● ASSIGNMENT:
The answer must be every line of the data that holds the word "DataOutput".

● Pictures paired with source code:

□ □ □

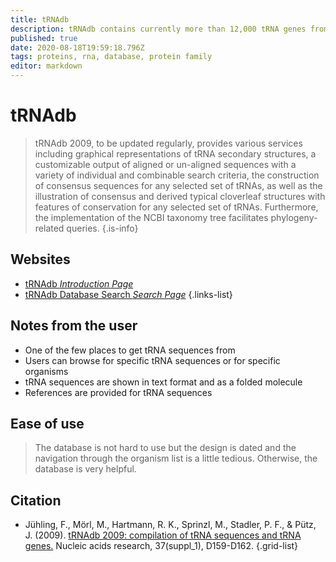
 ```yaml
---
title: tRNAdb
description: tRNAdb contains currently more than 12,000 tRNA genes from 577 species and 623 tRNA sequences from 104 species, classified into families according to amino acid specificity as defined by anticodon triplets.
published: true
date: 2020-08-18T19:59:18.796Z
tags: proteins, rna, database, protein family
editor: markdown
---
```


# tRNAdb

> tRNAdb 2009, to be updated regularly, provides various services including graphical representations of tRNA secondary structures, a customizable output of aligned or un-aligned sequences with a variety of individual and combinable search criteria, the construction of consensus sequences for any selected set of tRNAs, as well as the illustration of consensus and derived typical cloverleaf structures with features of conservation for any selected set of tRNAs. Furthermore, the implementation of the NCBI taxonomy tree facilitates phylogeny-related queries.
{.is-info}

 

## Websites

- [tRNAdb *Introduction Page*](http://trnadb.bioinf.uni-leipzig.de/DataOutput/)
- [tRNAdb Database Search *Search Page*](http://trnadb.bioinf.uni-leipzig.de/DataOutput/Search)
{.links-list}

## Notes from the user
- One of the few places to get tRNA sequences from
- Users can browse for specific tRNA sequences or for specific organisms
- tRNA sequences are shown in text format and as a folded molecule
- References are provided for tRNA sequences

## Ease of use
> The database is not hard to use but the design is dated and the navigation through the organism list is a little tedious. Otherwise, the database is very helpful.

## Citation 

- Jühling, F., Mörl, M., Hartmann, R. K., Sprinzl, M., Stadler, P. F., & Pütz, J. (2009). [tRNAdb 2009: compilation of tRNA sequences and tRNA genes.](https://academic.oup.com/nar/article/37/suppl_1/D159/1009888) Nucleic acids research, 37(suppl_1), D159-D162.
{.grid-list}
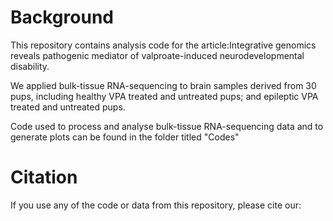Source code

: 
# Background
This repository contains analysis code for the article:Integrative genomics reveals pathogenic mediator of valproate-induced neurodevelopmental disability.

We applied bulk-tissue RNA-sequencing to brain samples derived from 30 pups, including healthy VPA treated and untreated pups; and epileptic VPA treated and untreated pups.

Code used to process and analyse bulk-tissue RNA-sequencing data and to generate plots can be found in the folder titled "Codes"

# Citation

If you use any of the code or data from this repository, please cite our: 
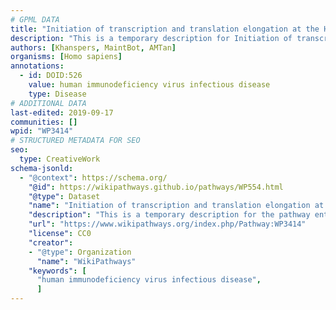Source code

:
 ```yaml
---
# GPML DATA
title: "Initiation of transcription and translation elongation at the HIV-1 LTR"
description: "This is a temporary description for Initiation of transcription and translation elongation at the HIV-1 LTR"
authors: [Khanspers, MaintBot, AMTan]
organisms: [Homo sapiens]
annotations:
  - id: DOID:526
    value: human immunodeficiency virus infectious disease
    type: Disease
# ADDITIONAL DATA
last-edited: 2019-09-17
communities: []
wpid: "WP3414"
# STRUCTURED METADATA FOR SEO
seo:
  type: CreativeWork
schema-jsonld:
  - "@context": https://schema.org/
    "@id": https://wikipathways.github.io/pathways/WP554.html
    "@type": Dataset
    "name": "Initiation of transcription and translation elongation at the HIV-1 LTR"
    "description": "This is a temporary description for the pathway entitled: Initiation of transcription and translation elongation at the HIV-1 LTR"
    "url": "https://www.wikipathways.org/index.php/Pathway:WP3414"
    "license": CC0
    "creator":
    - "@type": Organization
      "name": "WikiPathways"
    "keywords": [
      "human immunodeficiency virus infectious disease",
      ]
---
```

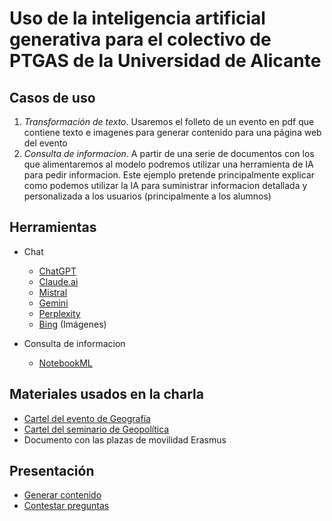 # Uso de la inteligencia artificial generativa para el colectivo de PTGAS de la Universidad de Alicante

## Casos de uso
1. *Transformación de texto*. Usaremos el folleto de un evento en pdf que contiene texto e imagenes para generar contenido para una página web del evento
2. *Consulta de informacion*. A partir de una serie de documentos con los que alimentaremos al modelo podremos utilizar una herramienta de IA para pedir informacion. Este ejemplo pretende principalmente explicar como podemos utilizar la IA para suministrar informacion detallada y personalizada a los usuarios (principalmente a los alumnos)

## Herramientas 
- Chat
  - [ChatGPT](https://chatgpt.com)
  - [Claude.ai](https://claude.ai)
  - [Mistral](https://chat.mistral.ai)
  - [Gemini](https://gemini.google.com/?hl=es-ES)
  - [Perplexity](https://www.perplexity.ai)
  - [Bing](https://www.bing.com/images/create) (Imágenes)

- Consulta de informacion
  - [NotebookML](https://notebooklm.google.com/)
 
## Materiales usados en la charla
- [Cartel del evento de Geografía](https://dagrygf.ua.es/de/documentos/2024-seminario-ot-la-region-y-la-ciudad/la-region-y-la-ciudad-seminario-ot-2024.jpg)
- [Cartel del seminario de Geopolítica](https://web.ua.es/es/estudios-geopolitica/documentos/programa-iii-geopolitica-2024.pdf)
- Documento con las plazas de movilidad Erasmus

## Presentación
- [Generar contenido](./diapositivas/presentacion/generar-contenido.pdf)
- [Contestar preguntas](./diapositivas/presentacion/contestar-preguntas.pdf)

□ □ □

● OUTPUT FOR THIS TASK:
- [tRNAdb *Introduction Page*](http://trnadb.bioinf.uni-leipzig.de/DataOutput/)
- [tRNAdb Database Search *Search Page*](http://trnadb.bioinf.uni-leipzig.de/DataOutput/Search)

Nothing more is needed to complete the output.